[Source records]

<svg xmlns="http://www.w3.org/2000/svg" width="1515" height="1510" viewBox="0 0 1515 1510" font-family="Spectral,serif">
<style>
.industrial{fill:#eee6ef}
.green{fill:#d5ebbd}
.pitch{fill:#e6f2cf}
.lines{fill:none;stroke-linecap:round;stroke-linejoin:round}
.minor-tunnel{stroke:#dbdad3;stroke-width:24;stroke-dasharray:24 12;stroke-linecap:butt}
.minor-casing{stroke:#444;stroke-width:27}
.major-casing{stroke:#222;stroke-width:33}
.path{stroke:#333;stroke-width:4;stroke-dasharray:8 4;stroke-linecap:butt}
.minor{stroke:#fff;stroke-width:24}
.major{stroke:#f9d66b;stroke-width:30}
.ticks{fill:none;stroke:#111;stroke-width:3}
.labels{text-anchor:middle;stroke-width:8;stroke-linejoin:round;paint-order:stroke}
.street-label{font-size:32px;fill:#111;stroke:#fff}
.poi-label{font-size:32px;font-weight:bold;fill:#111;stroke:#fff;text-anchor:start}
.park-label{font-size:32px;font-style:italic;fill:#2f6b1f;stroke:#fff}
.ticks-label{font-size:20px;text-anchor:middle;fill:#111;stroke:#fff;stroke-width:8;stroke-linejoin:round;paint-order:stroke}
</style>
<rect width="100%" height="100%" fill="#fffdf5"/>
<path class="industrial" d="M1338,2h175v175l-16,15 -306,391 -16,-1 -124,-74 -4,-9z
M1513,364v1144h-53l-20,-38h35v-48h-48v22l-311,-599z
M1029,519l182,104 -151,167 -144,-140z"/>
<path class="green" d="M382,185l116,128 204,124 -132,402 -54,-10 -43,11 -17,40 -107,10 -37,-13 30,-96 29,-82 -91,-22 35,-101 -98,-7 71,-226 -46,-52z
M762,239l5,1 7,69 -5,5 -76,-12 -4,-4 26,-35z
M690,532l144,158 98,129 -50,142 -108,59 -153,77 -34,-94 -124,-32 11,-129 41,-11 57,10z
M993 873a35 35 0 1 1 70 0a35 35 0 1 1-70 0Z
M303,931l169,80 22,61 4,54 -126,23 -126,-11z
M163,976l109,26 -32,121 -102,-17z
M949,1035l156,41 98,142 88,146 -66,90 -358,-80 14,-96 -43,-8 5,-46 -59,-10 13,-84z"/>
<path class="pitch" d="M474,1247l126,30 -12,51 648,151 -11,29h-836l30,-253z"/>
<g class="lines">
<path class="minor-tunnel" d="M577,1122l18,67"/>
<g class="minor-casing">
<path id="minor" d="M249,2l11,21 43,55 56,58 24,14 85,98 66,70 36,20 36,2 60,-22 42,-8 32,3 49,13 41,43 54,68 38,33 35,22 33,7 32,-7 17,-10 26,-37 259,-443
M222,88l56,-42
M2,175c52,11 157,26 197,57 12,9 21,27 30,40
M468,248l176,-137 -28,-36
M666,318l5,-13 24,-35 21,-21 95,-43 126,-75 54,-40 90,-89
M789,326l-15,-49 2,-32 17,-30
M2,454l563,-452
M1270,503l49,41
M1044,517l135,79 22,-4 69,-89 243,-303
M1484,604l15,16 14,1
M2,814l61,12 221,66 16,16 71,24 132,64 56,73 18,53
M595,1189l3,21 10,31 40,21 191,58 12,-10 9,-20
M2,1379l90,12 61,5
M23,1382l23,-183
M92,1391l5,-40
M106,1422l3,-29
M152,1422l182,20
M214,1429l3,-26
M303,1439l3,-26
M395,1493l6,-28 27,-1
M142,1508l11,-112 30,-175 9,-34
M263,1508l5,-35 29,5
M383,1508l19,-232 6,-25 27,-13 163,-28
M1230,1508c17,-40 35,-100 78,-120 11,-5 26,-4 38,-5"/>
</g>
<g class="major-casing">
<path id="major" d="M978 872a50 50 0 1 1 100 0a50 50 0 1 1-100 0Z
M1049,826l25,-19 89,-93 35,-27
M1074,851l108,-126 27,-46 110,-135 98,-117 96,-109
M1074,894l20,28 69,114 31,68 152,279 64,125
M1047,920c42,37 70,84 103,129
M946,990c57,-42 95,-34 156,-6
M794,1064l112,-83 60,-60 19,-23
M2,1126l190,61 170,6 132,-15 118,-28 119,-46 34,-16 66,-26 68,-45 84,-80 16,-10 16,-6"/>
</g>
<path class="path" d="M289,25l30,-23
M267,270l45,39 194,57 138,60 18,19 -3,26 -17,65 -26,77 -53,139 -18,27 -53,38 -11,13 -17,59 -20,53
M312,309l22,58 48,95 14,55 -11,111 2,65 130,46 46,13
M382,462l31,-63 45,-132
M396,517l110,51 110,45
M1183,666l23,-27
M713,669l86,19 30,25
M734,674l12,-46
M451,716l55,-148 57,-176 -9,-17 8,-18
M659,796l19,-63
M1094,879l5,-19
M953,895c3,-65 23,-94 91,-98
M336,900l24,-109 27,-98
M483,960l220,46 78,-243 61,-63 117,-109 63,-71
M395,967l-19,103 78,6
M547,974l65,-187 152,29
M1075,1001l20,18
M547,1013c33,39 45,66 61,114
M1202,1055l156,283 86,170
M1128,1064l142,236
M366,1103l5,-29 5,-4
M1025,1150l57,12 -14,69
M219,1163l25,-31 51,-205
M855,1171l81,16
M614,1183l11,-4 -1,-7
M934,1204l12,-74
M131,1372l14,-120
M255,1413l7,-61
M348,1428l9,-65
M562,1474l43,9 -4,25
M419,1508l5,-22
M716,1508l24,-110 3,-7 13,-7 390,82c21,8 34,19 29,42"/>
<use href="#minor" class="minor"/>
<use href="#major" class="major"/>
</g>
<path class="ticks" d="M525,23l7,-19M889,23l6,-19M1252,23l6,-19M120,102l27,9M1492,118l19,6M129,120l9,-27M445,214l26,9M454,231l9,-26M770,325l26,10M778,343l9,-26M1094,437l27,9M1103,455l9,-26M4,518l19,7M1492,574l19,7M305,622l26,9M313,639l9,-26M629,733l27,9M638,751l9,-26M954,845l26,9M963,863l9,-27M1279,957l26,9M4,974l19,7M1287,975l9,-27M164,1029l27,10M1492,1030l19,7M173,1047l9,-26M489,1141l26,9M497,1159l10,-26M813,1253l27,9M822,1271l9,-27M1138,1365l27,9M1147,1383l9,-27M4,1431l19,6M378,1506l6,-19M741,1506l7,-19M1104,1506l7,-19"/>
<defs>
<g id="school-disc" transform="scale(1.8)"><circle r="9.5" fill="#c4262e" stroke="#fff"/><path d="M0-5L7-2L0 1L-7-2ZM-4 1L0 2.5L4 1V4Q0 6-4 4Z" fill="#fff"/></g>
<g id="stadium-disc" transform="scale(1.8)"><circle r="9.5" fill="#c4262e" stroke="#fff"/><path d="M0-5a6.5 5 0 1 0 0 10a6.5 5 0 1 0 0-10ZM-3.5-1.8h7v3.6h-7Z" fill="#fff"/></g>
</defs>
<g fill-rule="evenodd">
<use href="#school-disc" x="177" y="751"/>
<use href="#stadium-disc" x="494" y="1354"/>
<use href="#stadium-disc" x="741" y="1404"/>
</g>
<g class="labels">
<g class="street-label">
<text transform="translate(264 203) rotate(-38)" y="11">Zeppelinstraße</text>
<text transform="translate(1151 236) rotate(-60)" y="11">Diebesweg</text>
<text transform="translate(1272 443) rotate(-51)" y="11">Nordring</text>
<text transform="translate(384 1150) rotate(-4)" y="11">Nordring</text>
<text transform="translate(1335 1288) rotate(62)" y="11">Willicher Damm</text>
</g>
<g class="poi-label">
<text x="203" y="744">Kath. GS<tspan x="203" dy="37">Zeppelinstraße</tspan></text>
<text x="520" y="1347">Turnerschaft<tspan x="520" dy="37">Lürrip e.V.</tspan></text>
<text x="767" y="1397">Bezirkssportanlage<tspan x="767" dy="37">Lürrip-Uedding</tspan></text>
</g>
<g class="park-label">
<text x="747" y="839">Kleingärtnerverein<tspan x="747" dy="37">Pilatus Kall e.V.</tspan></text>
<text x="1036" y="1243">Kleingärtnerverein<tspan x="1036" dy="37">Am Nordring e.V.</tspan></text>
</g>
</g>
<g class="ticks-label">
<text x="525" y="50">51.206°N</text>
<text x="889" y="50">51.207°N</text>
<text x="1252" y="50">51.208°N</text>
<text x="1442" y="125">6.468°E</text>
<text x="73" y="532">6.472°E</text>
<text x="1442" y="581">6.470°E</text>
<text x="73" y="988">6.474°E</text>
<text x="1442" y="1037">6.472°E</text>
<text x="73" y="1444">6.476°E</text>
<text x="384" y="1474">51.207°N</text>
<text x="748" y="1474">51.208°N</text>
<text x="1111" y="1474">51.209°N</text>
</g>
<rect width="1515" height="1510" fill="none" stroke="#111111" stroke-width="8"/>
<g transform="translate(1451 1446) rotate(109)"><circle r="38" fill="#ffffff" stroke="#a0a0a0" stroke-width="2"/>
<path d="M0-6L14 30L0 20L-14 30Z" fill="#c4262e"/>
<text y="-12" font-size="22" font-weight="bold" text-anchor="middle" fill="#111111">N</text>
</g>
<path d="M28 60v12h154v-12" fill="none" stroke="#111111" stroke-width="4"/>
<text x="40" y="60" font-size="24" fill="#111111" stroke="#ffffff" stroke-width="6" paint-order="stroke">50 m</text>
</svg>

[/Source records]

* _Work order_
Return, from the data, each line where the string "dasharray" occurs.

* _Answer box_
.minor-tunnel{stroke:#dbdad3;stroke-width:24;stroke-dasharray:24 12;stroke-linecap:butt}
.path{stroke:#333;stroke-width:4;stroke-dasharray:8 4;stroke-linecap:butt}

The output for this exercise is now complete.